§ **TASK INSTRUCTIONS**:
Repeat word for word the part of the recap about Zack's overdue project, starting with "Zack has toted" and going on through "no track meet.".

§ **PASSAGE TO READ**:
• • • • •

Zack has toted the stack of books all the way to Belding’s office, I guess for dramatic effect, which seems like a whole lot of unnecessary effort to me. However, it appears to have the desired effect on Belding, who, for the first and only time in recorded history, takes Zack’s side without being scammed into it and calls Miss Wentworth into his office to ask her to give Zack an extension. Considering that Zack’s project was due yesterday, hasn’t he already gotten an extension? Oh, and apparently he already had a month to work on the project in the first place. Miss Wentworth points this out, and lays down the law again: No project, no track meet.

It seems like Zack could save himself a lot of valuable project time by not carting these books around everywhere.

It seems like Zack could save himself a lot of valuable project time by not carting these books around everywhere.

• • • • •

§ **STORED ROWS**:

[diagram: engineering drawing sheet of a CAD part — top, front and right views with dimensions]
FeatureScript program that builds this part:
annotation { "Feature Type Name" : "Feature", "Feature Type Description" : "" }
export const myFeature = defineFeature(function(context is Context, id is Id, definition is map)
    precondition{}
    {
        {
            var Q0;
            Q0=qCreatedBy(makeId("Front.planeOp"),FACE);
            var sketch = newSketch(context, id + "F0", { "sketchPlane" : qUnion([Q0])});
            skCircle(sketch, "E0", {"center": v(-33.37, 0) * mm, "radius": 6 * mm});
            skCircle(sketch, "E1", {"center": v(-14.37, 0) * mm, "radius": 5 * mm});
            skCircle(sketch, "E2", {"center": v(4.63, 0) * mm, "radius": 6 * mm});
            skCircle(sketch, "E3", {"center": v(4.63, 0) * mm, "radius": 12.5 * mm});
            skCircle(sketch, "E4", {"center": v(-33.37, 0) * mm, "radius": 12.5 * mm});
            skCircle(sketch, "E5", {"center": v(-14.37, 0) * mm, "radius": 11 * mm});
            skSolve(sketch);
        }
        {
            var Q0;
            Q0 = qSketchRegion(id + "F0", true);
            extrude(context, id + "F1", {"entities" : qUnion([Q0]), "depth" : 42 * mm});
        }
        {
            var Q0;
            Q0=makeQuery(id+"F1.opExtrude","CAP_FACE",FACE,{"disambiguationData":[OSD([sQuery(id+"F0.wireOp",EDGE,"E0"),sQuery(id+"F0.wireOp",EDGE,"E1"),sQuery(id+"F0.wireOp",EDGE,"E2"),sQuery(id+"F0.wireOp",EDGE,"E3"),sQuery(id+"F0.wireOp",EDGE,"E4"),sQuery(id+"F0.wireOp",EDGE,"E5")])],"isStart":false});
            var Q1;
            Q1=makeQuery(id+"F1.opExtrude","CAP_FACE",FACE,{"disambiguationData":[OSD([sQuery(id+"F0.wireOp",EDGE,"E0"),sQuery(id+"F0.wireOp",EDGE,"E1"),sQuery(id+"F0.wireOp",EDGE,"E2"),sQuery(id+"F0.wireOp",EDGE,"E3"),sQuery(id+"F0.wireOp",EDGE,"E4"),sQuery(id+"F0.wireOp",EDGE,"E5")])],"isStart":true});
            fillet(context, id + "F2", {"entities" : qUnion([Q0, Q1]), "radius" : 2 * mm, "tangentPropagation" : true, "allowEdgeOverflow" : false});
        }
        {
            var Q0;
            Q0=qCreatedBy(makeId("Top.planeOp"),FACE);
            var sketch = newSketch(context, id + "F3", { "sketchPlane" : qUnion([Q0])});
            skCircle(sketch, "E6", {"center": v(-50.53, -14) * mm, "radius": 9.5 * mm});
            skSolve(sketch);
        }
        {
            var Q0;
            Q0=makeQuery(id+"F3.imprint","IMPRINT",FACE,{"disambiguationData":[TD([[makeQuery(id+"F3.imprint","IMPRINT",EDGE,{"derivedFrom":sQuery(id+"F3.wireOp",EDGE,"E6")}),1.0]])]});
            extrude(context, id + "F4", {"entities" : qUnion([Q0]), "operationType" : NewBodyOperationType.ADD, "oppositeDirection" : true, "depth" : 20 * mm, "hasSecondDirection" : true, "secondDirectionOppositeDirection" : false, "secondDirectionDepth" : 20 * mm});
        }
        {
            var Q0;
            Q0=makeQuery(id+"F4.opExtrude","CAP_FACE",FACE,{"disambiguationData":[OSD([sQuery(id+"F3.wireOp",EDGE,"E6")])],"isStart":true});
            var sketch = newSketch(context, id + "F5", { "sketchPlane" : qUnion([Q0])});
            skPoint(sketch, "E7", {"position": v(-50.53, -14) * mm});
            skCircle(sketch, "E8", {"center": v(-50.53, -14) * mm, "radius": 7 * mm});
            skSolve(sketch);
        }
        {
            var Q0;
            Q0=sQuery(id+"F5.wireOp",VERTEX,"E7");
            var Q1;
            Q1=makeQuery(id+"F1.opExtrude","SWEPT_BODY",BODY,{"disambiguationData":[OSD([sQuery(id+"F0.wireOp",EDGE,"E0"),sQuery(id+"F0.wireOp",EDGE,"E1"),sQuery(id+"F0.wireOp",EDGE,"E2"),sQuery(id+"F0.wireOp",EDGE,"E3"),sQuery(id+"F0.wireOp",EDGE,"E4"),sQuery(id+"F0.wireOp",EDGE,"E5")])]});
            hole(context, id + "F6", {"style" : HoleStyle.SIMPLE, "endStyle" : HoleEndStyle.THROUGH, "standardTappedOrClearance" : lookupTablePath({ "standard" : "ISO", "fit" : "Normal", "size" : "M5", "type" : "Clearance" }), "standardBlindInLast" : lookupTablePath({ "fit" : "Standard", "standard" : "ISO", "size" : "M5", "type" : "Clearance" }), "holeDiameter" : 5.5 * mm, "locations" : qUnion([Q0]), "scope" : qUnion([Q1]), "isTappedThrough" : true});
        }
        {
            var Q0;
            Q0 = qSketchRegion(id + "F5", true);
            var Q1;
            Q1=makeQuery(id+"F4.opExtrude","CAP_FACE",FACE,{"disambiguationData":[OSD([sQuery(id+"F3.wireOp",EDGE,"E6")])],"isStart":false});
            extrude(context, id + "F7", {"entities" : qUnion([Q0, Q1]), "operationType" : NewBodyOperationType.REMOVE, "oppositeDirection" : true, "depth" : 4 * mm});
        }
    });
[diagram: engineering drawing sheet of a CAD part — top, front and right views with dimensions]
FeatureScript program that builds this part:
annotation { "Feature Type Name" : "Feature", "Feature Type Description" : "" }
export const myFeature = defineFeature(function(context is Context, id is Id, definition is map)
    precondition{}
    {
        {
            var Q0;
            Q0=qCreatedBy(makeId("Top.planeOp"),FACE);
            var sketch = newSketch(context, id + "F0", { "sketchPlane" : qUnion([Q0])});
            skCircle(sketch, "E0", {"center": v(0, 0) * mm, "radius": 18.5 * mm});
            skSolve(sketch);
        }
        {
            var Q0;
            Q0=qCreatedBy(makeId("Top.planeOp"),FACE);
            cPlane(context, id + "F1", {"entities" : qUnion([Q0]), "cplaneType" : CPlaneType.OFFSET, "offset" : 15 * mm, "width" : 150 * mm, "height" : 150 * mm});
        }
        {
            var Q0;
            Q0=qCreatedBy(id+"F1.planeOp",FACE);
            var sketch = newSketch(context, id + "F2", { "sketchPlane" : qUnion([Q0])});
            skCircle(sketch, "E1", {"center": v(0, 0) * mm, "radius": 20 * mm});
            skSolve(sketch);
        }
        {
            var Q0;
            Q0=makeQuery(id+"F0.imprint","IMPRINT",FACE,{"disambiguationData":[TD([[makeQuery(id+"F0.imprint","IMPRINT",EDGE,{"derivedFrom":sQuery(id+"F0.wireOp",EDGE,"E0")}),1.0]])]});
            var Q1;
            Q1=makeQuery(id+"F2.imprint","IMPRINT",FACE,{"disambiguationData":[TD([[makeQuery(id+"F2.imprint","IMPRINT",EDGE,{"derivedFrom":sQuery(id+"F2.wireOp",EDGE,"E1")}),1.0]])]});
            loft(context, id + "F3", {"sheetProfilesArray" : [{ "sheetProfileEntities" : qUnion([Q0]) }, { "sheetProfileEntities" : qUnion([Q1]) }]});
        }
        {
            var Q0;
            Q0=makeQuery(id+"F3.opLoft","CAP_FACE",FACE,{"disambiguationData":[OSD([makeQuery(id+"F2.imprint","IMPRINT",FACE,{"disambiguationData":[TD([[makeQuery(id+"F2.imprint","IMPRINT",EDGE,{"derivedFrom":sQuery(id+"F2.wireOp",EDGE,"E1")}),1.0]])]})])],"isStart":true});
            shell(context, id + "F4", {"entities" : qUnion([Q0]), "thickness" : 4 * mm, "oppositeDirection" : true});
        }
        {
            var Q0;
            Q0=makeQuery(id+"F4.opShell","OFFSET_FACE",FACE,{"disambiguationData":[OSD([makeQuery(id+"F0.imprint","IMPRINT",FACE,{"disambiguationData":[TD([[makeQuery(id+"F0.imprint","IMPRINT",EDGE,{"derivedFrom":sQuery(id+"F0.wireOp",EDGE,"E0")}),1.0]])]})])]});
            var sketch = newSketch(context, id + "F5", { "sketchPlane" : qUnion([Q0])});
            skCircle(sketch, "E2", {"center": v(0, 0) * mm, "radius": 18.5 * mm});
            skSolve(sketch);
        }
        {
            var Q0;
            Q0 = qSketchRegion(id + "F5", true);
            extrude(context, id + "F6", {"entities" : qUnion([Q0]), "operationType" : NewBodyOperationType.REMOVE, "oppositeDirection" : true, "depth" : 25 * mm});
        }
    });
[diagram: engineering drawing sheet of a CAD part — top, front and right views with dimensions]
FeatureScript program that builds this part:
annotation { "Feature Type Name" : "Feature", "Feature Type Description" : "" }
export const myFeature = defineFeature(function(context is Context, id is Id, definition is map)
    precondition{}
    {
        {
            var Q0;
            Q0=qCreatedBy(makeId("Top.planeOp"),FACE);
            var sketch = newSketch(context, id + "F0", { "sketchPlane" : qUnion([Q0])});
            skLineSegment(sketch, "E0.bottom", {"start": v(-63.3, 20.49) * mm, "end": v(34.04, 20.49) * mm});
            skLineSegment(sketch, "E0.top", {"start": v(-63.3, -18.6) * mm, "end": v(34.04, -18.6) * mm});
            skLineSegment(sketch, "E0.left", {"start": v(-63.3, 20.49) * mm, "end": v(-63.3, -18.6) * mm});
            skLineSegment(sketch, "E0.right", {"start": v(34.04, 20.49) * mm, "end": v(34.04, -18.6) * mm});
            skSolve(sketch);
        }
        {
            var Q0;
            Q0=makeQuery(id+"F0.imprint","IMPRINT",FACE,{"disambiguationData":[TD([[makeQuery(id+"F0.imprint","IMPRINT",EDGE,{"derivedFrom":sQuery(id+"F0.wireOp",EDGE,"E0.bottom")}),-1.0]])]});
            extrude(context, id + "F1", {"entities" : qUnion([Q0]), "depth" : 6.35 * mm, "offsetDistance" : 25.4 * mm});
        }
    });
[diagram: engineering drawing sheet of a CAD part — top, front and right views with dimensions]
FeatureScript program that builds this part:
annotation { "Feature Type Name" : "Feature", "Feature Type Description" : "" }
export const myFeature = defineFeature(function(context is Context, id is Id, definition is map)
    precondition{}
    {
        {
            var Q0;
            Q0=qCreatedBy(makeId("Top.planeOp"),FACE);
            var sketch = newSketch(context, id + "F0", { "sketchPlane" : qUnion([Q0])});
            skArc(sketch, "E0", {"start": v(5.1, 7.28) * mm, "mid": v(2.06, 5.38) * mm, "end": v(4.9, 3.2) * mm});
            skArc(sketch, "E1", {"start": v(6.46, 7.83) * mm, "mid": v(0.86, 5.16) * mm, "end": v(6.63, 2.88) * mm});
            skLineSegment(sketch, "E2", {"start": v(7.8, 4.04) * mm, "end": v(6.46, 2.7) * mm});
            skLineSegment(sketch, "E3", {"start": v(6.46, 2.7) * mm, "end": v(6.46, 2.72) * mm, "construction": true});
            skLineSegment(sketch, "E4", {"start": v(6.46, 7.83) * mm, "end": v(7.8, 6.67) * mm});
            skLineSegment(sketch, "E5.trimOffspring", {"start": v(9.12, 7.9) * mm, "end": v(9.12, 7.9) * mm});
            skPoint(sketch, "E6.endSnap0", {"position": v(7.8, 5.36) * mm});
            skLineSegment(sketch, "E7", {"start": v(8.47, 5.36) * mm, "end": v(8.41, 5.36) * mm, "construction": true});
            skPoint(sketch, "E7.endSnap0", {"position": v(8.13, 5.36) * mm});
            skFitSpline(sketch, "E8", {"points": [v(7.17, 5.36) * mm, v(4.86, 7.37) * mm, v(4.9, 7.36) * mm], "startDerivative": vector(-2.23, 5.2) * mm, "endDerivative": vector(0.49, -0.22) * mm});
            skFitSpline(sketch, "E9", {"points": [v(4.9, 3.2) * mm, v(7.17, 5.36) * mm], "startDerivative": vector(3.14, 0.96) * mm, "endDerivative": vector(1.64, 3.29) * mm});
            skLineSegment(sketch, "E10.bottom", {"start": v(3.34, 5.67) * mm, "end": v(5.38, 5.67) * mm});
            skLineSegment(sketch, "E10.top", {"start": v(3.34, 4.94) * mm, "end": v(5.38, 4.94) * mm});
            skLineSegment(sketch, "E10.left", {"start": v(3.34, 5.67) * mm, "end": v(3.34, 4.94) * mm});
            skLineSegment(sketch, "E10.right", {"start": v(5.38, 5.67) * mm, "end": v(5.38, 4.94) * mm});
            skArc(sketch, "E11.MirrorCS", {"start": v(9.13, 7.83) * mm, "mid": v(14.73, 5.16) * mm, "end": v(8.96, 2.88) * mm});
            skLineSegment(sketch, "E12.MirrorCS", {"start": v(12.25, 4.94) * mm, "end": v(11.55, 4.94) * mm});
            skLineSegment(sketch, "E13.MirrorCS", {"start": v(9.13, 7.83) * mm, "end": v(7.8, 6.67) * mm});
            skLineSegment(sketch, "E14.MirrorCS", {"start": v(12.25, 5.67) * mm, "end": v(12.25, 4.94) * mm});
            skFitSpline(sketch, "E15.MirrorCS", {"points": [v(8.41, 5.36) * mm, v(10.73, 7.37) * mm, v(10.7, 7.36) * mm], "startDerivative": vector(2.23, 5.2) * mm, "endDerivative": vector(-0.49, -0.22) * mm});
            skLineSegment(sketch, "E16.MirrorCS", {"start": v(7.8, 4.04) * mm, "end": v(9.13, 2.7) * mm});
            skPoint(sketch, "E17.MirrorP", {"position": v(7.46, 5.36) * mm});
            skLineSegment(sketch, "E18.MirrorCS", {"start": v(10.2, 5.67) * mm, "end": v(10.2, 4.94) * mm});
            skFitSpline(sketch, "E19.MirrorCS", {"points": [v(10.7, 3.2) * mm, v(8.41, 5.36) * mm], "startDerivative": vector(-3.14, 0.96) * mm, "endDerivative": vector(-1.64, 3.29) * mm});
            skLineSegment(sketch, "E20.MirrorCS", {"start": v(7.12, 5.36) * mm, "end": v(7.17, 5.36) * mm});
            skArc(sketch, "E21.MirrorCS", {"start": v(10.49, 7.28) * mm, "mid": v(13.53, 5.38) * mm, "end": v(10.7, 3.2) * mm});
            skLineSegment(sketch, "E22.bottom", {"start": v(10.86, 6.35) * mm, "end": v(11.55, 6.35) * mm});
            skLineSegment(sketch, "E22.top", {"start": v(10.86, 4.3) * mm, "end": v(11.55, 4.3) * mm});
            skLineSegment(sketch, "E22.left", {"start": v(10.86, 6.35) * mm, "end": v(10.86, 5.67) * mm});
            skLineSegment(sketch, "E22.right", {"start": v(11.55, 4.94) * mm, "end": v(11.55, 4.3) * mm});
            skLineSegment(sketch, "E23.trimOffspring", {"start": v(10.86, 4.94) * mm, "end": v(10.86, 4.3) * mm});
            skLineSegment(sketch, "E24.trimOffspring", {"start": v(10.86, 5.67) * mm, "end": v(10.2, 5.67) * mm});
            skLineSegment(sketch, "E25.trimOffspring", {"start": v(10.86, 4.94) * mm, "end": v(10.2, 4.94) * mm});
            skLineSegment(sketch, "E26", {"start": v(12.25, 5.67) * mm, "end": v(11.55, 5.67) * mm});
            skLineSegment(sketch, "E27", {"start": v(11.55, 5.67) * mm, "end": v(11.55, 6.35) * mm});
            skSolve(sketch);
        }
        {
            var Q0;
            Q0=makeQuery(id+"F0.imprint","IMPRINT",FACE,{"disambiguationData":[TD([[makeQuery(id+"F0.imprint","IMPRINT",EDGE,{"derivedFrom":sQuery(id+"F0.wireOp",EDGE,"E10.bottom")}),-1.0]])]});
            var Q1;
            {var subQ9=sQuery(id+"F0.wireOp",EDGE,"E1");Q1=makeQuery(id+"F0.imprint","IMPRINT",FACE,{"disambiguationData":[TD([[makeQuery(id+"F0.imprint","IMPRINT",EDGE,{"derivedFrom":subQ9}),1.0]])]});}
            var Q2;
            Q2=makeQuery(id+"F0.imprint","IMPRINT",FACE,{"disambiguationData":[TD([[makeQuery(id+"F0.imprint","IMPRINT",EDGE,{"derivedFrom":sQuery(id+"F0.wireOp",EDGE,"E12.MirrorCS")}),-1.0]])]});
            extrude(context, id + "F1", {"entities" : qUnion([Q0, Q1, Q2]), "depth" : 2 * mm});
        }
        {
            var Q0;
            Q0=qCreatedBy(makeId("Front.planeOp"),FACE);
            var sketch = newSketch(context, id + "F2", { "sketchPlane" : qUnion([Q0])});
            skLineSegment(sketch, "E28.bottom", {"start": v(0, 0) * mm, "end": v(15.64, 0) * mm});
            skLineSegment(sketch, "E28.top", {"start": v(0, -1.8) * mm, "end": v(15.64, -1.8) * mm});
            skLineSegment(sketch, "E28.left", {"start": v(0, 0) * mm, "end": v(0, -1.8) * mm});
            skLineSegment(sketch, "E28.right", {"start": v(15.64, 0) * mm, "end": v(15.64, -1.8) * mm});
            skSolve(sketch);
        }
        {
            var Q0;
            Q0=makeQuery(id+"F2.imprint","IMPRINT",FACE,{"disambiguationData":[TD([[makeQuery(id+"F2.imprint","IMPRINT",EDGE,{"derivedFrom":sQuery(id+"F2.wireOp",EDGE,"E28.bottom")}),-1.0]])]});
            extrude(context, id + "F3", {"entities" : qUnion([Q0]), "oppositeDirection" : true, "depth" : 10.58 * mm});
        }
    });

• • • • •

§ **WORKED SOLUTION**:
Zack has toted the stack of books all the way to Belding’s office, I guess for dramatic effect, which seems like a whole lot of unnecessary effort to me. However, it appears to have the desired effect on Belding, who, for the first and only time in recorded history, takes Zack’s side without being scammed into it and calls Miss Wentworth into his office to ask her to give Zack an extension. Considering that Zack’s project was due yesterday, hasn’t he already gotten an extension? Oh, and apparently he already had a month to work on the project in the first place. Miss Wentworth points this out, and lays down the law again: No project, no track meet.